Hiroaki Ando è un regista che ha fatto dell'integrazione di CGI di alta qualità il suo marchio di fabbrica, collaborando abitualmente con Polygon Pictures. Il suo approccio mira a far sì che l'animazione digitale trasmetta la stessa tensione e crudezza del disegno tradizionale, con un marcato gusto per mondi di fantascienza oscura e atmosfere viscerali.
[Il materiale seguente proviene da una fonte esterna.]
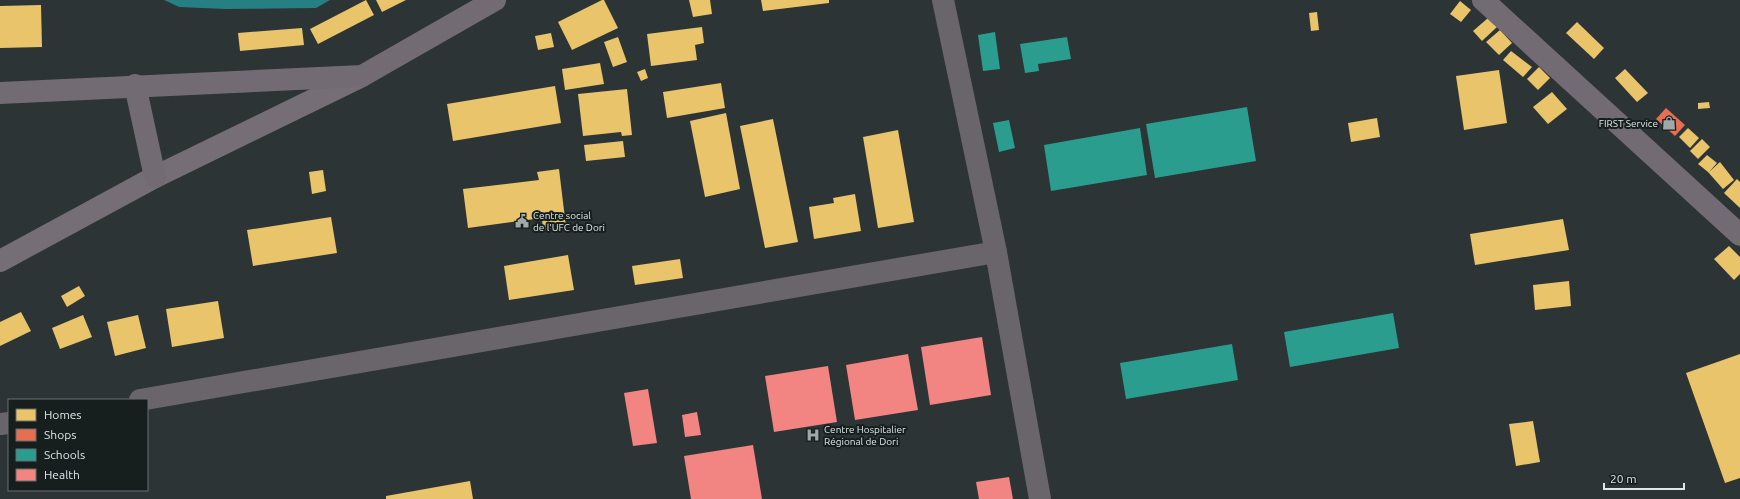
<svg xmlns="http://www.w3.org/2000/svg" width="1740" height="499" font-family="Ubuntu,sans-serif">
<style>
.water{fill:#257f83}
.homes{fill:#e9c46a}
.shops{fill:#e76f51}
.schools{fill:#2a9d8f}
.health{fill:#f28482}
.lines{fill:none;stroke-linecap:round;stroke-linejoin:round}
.street{stroke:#6a646b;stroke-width:22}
.secondary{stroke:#766e77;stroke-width:22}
.primary{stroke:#736b74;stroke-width:22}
.labels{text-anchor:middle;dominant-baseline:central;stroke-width:4;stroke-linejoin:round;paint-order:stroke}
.poi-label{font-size:10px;fill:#dee8e8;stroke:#171e1e;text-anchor:start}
</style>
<rect width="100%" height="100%" fill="#2c3436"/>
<polygon class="water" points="164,0 330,0 316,8 226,9 179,7"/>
<g class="homes">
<polygon points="366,0 374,15 318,44 310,29"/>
<polygon points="376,0 406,0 382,12"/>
<polygon points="602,0 604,0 618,28 572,50 558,22"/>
<polygon points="689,0 710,0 712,14 693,17"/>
<polygon points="761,0 829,0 829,3 763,11"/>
<polygon points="1460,1 1471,10 1461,22 1450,14"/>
<polygon points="41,5 42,47 0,48 0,6"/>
<polygon points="1317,12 1319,30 1311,31 1309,13"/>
<polygon points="1488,18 1497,27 1482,41 1473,31"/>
<polygon points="1577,22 1604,48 1594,59 1566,33"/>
<polygon points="702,27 704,43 695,45 697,60 651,66 647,34"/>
<polygon points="302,28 304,45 240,51 238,33"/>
<polygon points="1500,30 1512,43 1499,55 1486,42"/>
<polygon points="551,33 554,47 538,50 535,36"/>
<polygon points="618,37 627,62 613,67 604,42"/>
<polygon points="1511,51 1532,67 1523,77 1503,60"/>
<polygon points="600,63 604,84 565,90 562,69"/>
<polygon points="1539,67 1550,78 1538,90 1527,79"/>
<polygon points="645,69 648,78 641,81 637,72"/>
<polygon points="1625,69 1648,93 1637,102 1615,78"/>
<polygon points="1499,70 1507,123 1464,130 1456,76"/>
<polygon points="721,83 725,108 667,118 663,92"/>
<polygon points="555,86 561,123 453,141 447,104"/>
<polygon points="627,89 632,135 622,136 621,132 583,136 578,94"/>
<polygon points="1552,92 1567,109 1548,124 1533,107"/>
<polygon points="1709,102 1710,108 1698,109 1698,103"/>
<polygon points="726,113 740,189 705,197 690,121"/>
<polygon points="1377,118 1380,137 1351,142 1348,123"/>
<polygon points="773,119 798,242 765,248 740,126"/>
<polygon points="1688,128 1699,138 1690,148 1679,137"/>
<polygon points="898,130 914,222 878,228 863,137"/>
<polygon points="1702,139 1710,147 1698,159 1690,151"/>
<polygon points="623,141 625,157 586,161 584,145"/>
<polygon points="1707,155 1717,163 1709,172 1720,162 1734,180 1723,189 1708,172 1698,164"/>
<polygon points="559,169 566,227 543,230 542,218 468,228 463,189 539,180 537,172"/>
<polygon points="323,170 326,191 312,194 309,172"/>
<polygon points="1737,179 1740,182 1740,208 1724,193"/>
<polygon points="855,194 861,231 814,239 809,207 834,203 833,198"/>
<polygon points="331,217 337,253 253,266 247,230"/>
<polygon points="1563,219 1569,250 1475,265 1470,234"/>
<polygon points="1729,246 1740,257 1740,274 1734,280 1714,259"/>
<polygon points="568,255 574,290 509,300 504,266"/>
<polygon points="680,259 683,278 635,285 632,266"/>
<polygon points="1569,281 1571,306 1535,310 1533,285"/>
<polygon points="79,286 85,296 67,307 61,296"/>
<polygon points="218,301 224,338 172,347 166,309"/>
<polygon points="21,312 31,331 0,346 0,322"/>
<polygon points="83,315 92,337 60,349 52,328"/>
<polygon points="138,315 146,348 115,356 107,322"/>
<polygon points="1740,354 1740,478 1725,483 1686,373"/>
<polygon points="1533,421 1540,462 1516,466 1509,424"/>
<polygon points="470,481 473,499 386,499 386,496"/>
</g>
<polygon class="shops" points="1666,108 1685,125 1675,136 1656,119"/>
<g class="schools">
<polygon points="995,32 1000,69 983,71 978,35"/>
<polygon points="1067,37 1071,59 1038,64 1039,71 1025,73 1020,44"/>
<polygon points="1247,107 1256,161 1155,178 1146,124"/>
<polygon points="1009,120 1015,148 999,152 993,123"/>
<polygon points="1140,128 1147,175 1051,191 1044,145"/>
<polygon points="1393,313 1399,348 1290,367 1284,332"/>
<polygon points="1232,344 1238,380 1126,399 1120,363"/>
</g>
<g class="health">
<polygon points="982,337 991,395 930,405 921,347"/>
<polygon points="908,354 918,410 855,420 846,365"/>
<polygon points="828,366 837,422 774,432 765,376"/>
<polygon points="648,389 657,443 633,446 624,393"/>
<polygon points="697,412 701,435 685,437 682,415"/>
<polygon points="753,445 762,499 691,499 684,456"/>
<polygon points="1009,477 1013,499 979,499 976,482"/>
</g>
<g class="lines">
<g class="street">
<polyline points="943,0 996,252 1040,499"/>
<polyline points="140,400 996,252"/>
<polyline points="0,424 9,423"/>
</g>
<polyline class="secondary" points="0,261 155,177 362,76"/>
<g class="primary">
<polyline points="1483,0 1740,235"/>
<polyline points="135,85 155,177"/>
<polyline points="0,93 362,76 495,0"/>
</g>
</g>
<defs>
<g id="shop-bare" transform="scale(1.08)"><path d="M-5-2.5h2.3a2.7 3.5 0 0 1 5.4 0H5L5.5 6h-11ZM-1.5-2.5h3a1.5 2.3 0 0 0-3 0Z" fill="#a0a9aa" stroke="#171e1e" stroke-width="2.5" paint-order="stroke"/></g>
<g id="civic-bare" transform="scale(1.08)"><path d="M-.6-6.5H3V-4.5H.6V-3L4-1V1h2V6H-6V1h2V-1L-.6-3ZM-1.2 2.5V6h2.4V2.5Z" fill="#a0a9aa" stroke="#171e1e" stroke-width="2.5" paint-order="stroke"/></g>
<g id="hospital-bare" transform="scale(1.08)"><path d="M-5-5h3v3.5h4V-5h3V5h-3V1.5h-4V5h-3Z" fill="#a0a9aa" stroke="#171e1e" stroke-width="2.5" paint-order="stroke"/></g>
</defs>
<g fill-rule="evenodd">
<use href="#shop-bare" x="1669" y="123"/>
<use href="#civic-bare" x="522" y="221"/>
<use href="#hospital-bare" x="813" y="435"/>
</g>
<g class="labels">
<g class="poi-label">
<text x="1658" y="123" text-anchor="end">FIRST Service</text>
<text x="533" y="215">Centre social<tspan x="533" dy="12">de l'UFC de Dori</tspan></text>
<text x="824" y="429">Centre Hospitalier<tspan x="824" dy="12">Régional de Dori</tspan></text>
</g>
</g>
<rect x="8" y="399" width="140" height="92" fill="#171e1e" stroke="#676f6f"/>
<rect x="16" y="409" width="20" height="12" fill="#e9c46a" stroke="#676f6f"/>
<text x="44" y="419" font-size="12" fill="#dee8e8">Homes</text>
<rect x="16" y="429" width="20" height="12" fill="#e76f51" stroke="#676f6f"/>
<text x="44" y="439" font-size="12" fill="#dee8e8">Shops</text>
<rect x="16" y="449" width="20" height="12" fill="#2a9d8f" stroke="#676f6f"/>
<text x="44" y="459" font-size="12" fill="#dee8e8">Schools</text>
<rect x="16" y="469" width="20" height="12" fill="#f28482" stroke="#676f6f"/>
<text x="44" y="479" font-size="12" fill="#dee8e8">Health</text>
<path d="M1604 483v6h80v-6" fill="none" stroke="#dee8e8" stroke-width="2"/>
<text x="1610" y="483" font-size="12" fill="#dee8e8" stroke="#171e1e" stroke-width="3" paint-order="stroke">20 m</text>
</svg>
La fusione tra il tratto umano e il render digitale 🎨
Ando non si limita a lanciare poligoni sullo schermo. La sua metodologia privilegia l'illuminazione dinamica e il contrasto aggressivo per simulare la texture della matita sulla carta. In produzioni come Ajin, il movimento dei personaggi mantiene una rigidità intenzionale che evoca lo stop-motion, mentre in Gambo (Short Peace) esplora texture organiche fragili. Il risultato è un 3D che non cerca la perfezione plastica, ma l'espressività del tratto imperfetto.
Quando la CGI diventa più umana di alcuni umani 🤖
La cosa curiosa è che, mentre molti studi cercano di far sembrare i loro personaggi 3D di gomma o plastica lucida, Ando riesce a far sembrare le sue creature digitali disegnate a mano con inchiostro di china e cattivo umore. I suoi mostri e semiumani hanno più rughe d'espressione di alcuni attori in carne e ossa. E tutto senza bisogno di motion capture facciale, solo con pura geometria malevola e shaders brontoloni.